The counseling went pretty much according to script. The counselors laid out a game plan that would dictate our course of treatment. As I said, there was no upside to me refusing to participate, and I found that there was a lot of good that would come of our sessions. One week, I would go alone. The next, I would go with the three kids. Then one kid at a time, then the family as a whole. The same would apply to her.
What I got out of it was this: being a "single dad" was a misnomer. There was no "single" effort on my part. I had a lot to learn about being a Dad all over again. Being solely responsible for the welfare of three kids really begged for a lot of help. I was making mistakes, and I was being taught that, while no one lives a life mistake-free, the best job I could do would be to make the best efforts not to repeat any of them.

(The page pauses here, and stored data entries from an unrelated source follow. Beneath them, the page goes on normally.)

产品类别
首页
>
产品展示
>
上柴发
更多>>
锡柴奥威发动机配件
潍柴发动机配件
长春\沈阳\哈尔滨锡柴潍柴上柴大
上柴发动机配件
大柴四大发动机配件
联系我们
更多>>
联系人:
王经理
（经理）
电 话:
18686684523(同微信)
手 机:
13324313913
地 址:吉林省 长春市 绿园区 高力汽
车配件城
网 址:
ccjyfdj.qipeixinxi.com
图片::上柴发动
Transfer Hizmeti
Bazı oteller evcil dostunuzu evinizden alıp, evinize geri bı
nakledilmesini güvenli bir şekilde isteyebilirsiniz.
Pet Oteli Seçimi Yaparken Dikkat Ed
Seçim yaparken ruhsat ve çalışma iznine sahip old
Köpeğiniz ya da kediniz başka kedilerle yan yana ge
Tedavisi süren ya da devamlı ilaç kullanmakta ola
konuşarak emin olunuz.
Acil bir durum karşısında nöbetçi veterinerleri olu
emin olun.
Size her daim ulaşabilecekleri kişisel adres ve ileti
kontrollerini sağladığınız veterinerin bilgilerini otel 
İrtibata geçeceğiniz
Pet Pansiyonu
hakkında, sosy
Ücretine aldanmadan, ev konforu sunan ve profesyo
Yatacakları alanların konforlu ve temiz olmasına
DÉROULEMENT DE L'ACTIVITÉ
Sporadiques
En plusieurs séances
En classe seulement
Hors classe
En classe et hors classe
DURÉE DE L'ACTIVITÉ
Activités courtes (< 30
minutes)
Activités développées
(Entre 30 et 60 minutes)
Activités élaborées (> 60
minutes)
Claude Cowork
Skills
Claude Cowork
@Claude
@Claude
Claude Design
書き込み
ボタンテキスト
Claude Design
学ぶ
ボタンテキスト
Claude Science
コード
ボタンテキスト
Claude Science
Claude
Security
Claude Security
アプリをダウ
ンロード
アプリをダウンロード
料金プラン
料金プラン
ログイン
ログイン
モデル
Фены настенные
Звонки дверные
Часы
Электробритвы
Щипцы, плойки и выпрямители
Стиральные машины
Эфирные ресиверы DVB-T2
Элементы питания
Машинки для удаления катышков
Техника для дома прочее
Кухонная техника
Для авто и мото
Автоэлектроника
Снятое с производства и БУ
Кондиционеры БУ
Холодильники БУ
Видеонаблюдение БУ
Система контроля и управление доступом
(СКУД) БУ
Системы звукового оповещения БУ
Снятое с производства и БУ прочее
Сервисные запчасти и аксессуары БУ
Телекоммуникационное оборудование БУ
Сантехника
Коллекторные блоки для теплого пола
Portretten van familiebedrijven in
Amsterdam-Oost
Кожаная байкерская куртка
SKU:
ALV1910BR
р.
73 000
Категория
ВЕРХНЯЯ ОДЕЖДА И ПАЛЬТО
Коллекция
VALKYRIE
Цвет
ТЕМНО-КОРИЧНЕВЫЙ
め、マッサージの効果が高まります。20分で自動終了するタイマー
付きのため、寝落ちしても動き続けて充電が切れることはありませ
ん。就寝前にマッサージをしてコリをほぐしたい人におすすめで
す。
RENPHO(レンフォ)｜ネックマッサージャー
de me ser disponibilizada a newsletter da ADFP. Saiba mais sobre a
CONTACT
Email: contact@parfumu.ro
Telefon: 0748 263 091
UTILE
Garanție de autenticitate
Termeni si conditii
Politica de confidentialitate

It was great actually. I went in fully expecting to be completely crucified, hearing a long litany of things I did wrong. It truth, it wasn't the case at all. The kids were comfortable with the counselors, and they spoke freely. Much to my surprise the kids, young as they were, appreciated and understood the effort I was making. I had them over my place every Friday through Sunday, and six weeks during the year for my vacation time. I was doing my part, and I was fulfilling my desire to be 100% involved in their lives.
Sure, I got chastized for some of things I thought I was doing right, and given tips on how to improve things overall. While I'd always been a bit of a night owl, it didn't take much to work on that. I would go to bed earlier, get up earlier and make more of the time together.
I wasn't a bad dad. And now I had "professional" backing for that statement. It was a pleasant surprise for a lot of us.